Data entries:

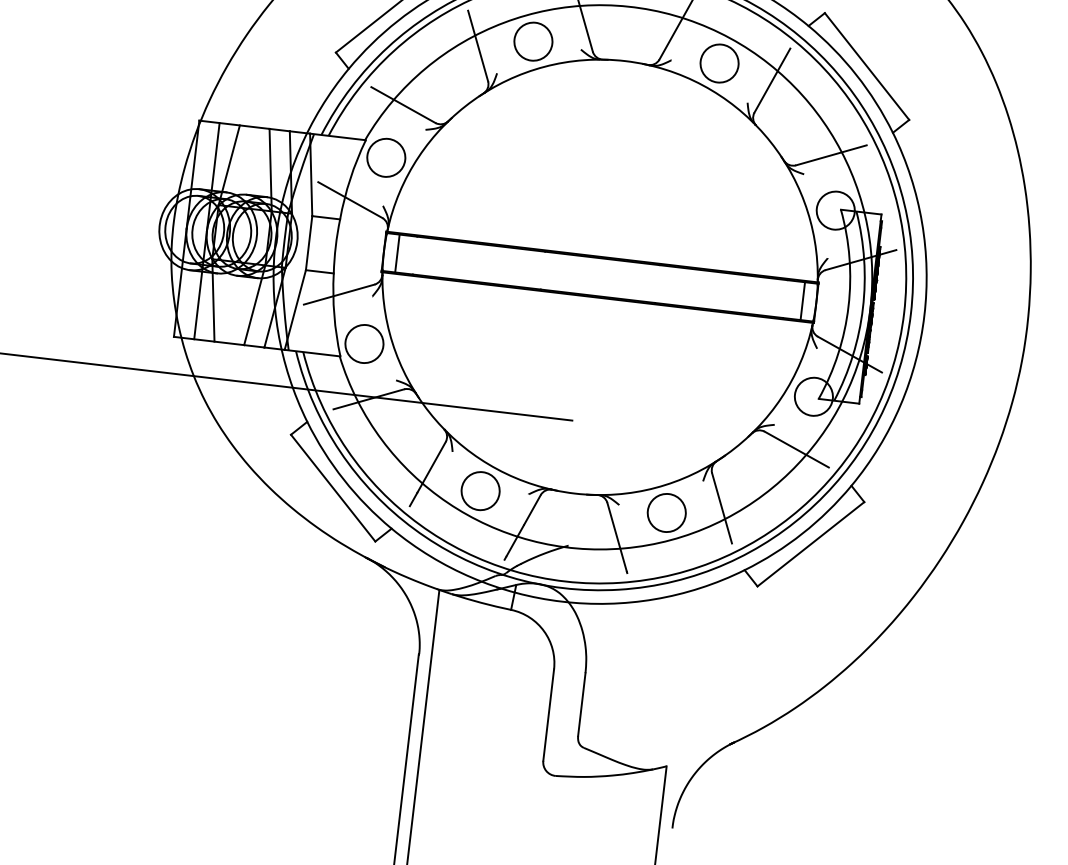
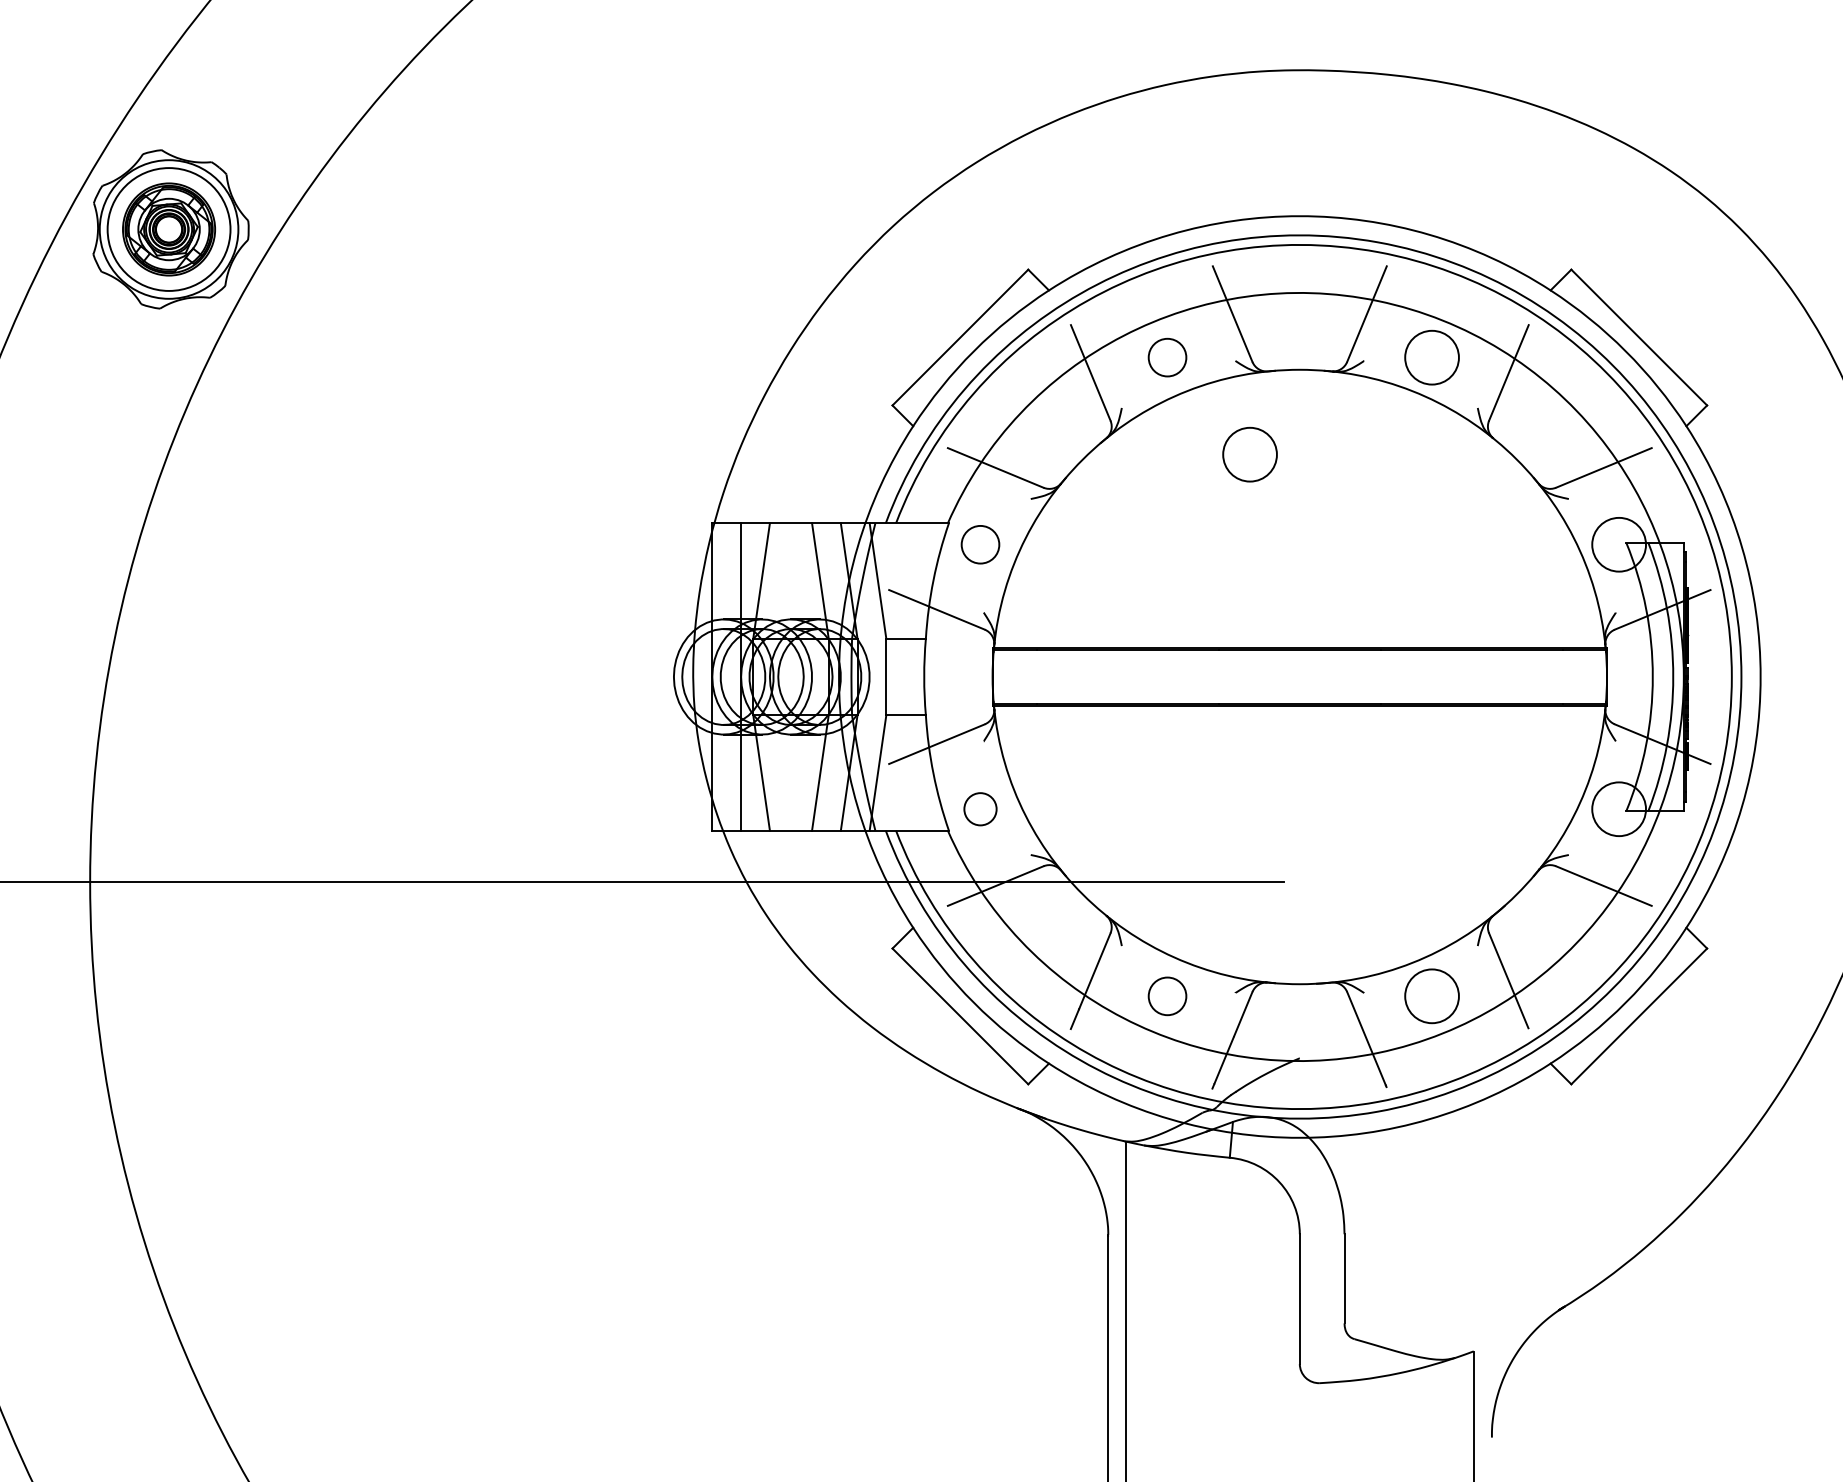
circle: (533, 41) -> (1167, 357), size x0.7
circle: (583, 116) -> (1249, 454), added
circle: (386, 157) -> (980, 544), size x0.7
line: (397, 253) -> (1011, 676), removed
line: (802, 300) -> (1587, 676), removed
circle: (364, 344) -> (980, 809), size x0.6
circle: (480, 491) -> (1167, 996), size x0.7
---
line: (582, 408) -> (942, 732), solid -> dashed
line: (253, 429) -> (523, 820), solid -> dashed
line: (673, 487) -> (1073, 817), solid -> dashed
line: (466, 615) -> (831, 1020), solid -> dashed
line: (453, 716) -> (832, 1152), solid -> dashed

_Aim of the task_
Once you reach the line with "circle: (386, 157) -> (980, 544), size x0.7" in the data above, copy it and every line after it exactly, up to and including the line with "circle: (480, 491) -> (1167, 996), size x0.7".

_Your response_
circle: (386, 157) -> (980, 544), size x0.7
line: (397, 253) -> (1011, 676), removed
line: (802, 300) -> (1587, 676), removed
circle: (364, 344) -> (980, 809), size x0.6
circle: (480, 491) -> (1167, 996), size x0.7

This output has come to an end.